::: Entries shown :::

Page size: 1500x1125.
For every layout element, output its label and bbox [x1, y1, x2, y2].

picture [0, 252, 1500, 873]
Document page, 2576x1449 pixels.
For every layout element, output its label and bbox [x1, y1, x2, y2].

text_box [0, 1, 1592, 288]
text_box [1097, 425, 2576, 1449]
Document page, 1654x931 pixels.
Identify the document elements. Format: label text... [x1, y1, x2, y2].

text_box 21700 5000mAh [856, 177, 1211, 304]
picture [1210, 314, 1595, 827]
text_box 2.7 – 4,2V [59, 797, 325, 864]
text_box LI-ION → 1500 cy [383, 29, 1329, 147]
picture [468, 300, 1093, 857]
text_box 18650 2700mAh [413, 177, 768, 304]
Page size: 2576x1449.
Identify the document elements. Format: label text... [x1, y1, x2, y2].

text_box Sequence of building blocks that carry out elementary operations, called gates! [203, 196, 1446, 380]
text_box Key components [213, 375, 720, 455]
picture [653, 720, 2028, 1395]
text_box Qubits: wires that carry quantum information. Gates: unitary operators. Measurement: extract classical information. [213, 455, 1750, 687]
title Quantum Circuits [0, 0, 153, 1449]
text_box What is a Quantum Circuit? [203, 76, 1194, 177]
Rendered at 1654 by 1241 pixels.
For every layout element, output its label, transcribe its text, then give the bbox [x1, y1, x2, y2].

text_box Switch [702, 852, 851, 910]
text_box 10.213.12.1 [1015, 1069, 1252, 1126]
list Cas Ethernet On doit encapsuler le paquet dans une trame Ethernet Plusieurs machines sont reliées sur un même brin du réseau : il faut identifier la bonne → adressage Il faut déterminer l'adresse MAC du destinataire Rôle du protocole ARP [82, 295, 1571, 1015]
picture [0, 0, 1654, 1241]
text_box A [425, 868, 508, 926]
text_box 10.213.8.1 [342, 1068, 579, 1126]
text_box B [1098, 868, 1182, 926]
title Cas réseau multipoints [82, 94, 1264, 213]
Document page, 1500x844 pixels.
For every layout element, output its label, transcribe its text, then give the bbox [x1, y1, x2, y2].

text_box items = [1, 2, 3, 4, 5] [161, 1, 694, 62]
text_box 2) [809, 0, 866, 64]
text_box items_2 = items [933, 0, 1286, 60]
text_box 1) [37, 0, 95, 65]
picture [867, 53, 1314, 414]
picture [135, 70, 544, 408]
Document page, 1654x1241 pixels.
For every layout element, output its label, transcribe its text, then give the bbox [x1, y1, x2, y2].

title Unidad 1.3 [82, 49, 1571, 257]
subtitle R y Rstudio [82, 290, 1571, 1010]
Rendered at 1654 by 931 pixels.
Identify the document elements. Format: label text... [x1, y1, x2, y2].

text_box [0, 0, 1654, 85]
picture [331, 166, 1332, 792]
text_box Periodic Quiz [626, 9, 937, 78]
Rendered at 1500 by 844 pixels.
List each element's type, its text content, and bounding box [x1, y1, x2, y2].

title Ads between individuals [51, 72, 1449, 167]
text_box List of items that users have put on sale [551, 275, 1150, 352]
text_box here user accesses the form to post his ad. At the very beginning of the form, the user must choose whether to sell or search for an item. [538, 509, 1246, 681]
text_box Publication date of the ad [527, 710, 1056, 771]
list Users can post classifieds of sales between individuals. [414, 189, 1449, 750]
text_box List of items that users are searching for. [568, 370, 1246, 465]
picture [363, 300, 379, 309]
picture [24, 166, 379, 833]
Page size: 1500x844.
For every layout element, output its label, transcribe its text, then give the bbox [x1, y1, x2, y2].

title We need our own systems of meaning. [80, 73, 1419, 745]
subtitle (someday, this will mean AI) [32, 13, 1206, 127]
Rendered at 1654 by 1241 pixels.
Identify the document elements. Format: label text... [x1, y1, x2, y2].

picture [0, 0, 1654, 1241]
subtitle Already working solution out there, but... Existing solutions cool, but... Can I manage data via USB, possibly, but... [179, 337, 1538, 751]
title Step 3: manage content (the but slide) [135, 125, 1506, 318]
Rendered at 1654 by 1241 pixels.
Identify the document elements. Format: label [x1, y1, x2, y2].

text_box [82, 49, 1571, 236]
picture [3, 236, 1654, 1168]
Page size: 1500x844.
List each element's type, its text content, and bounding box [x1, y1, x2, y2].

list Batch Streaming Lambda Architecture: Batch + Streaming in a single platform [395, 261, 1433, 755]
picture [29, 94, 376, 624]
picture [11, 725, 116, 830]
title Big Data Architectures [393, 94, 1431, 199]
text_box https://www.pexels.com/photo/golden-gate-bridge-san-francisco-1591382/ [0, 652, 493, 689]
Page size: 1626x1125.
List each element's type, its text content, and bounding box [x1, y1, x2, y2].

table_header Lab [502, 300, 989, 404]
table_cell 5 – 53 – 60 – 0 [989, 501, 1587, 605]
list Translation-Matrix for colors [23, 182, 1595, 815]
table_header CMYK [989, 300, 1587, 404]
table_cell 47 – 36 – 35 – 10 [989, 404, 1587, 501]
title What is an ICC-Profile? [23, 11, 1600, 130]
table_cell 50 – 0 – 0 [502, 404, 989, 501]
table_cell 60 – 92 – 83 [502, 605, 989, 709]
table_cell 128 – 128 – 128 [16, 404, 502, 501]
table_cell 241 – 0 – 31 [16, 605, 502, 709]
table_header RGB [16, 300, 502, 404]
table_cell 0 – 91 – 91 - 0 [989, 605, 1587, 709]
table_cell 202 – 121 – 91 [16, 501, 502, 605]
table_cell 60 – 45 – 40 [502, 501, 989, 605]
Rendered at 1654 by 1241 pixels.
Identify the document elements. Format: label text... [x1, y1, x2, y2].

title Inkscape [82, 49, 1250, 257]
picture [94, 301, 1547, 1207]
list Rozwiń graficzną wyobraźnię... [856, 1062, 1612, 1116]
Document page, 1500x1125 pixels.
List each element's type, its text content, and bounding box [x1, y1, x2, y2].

:::

Set task
Rewrite every one of the items above, swapping "Document page" for "Rendered page" wherever it occurs and leaving everything else the same.

Solution below
Page size: 1500x1125.
For every layout element, output its label and bbox [x1, y1, x2, y2].

picture [0, 252, 1500, 873]
Rendered page, 2576x1449 pixels.
For every layout element, output its label and bbox [x1, y1, x2, y2].

text_box [0, 1, 1592, 288]
text_box [1097, 425, 2576, 1449]
Rendered page, 1654x931 pixels.
Identify the document elements. Format: label text... [x1, y1, x2, y2].

text_box 21700 5000mAh [856, 177, 1211, 304]
picture [1210, 314, 1595, 827]
text_box 2.7 – 4,2V [59, 797, 325, 864]
text_box LI-ION → 1500 cy [383, 29, 1329, 147]
picture [468, 300, 1093, 857]
text_box 18650 2700mAh [413, 177, 768, 304]
Page size: 2576x1449.
Identify the document elements. Format: label text... [x1, y1, x2, y2].

text_box Sequence of building blocks that carry out elementary operations, called gates! [203, 196, 1446, 380]
text_box Key components [213, 375, 720, 455]
picture [653, 720, 2028, 1395]
text_box Qubits: wires that carry quantum information. Gates: unitary operators. Measurement: extract classical information. [213, 455, 1750, 687]
title Quantum Circuits [0, 0, 153, 1449]
text_box What is a Quantum Circuit? [203, 76, 1194, 177]
Rendered at 1654 by 1241 pixels.
For every layout element, output its label, transcribe its text, then give the bbox [x1, y1, x2, y2].

text_box Switch [702, 852, 851, 910]
text_box 10.213.12.1 [1015, 1069, 1252, 1126]
list Cas Ethernet On doit encapsuler le paquet dans une trame Ethernet Plusieurs machines sont reliées sur un même brin du réseau : il faut identifier la bonne → adressage Il faut déterminer l'adresse MAC du destinataire Rôle du protocole ARP [82, 295, 1571, 1015]
picture [0, 0, 1654, 1241]
text_box A [425, 868, 508, 926]
text_box 10.213.8.1 [342, 1068, 579, 1126]
text_box B [1098, 868, 1182, 926]
title Cas réseau multipoints [82, 94, 1264, 213]
Rendered page, 1500x844 pixels.
For every layout element, output its label, transcribe its text, then give the bbox [x1, y1, x2, y2].

text_box items = [1, 2, 3, 4, 5] [161, 1, 694, 62]
text_box 2) [809, 0, 866, 64]
text_box items_2 = items [933, 0, 1286, 60]
text_box 1) [37, 0, 95, 65]
picture [867, 53, 1314, 414]
picture [135, 70, 544, 408]
Rendered page, 1654x1241 pixels.
For every layout element, output its label, transcribe its text, then give the bbox [x1, y1, x2, y2].

title Unidad 1.3 [82, 49, 1571, 257]
subtitle R y Rstudio [82, 290, 1571, 1010]
Rendered at 1654 by 931 pixels.
Identify the document elements. Format: label text... [x1, y1, x2, y2].

text_box [0, 0, 1654, 85]
picture [331, 166, 1332, 792]
text_box Periodic Quiz [626, 9, 937, 78]
Rendered at 1500 by 844 pixels.
List each element's type, its text content, and bounding box [x1, y1, x2, y2].

title Ads between individuals [51, 72, 1449, 167]
text_box List of items that users have put on sale [551, 275, 1150, 352]
text_box here user accesses the form to post his ad. At the very beginning of the form, the user must choose whether to sell or search for an item. [538, 509, 1246, 681]
text_box Publication date of the ad [527, 710, 1056, 771]
list Users can post classifieds of sales between individuals. [414, 189, 1449, 750]
text_box List of items that users are searching for. [568, 370, 1246, 465]
picture [363, 300, 379, 309]
picture [24, 166, 379, 833]
Page size: 1500x844.
For every layout element, output its label, transcribe its text, then give the bbox [x1, y1, x2, y2].

title We need our own systems of meaning. [80, 73, 1419, 745]
subtitle (someday, this will mean AI) [32, 13, 1206, 127]
Rendered at 1654 by 1241 pixels.
Identify the document elements. Format: label text... [x1, y1, x2, y2].

picture [0, 0, 1654, 1241]
subtitle Already working solution out there, but... Existing solutions cool, but... Can I manage data via USB, possibly, but... [179, 337, 1538, 751]
title Step 3: manage content (the but slide) [135, 125, 1506, 318]
Rendered at 1654 by 1241 pixels.
Identify the document elements. Format: label [x1, y1, x2, y2].

text_box [82, 49, 1571, 236]
picture [3, 236, 1654, 1168]
Page size: 1500x844.
List each element's type, its text content, and bounding box [x1, y1, x2, y2].

list Batch Streaming Lambda Architecture: Batch + Streaming in a single platform [395, 261, 1433, 755]
picture [29, 94, 376, 624]
picture [11, 725, 116, 830]
title Big Data Architectures [393, 94, 1431, 199]
text_box https://www.pexels.com/photo/golden-gate-bridge-san-francisco-1591382/ [0, 652, 493, 689]
Page size: 1626x1125.
List each element's type, its text content, and bounding box [x1, y1, x2, y2].

table_header Lab [502, 300, 989, 404]
table_cell 5 – 53 – 60 – 0 [989, 501, 1587, 605]
list Translation-Matrix for colors [23, 182, 1595, 815]
table_header CMYK [989, 300, 1587, 404]
table_cell 47 – 36 – 35 – 10 [989, 404, 1587, 501]
title What is an ICC-Profile? [23, 11, 1600, 130]
table_cell 50 – 0 – 0 [502, 404, 989, 501]
table_cell 60 – 92 – 83 [502, 605, 989, 709]
table_cell 128 – 128 – 128 [16, 404, 502, 501]
table_cell 241 – 0 – 31 [16, 605, 502, 709]
table_header RGB [16, 300, 502, 404]
table_cell 0 – 91 – 91 - 0 [989, 605, 1587, 709]
table_cell 202 – 121 – 91 [16, 501, 502, 605]
table_cell 60 – 45 – 40 [502, 501, 989, 605]
Rendered at 1654 by 1241 pixels.
Identify the document elements. Format: label text... [x1, y1, x2, y2].

title Inkscape [82, 49, 1250, 257]
picture [94, 301, 1547, 1207]
list Rozwiń graficzną wyobraźnię... [856, 1062, 1612, 1116]
Rendered page, 1500x1125 pixels.
List each element's type, its text content, and bounding box [x1, y1, x2, y2].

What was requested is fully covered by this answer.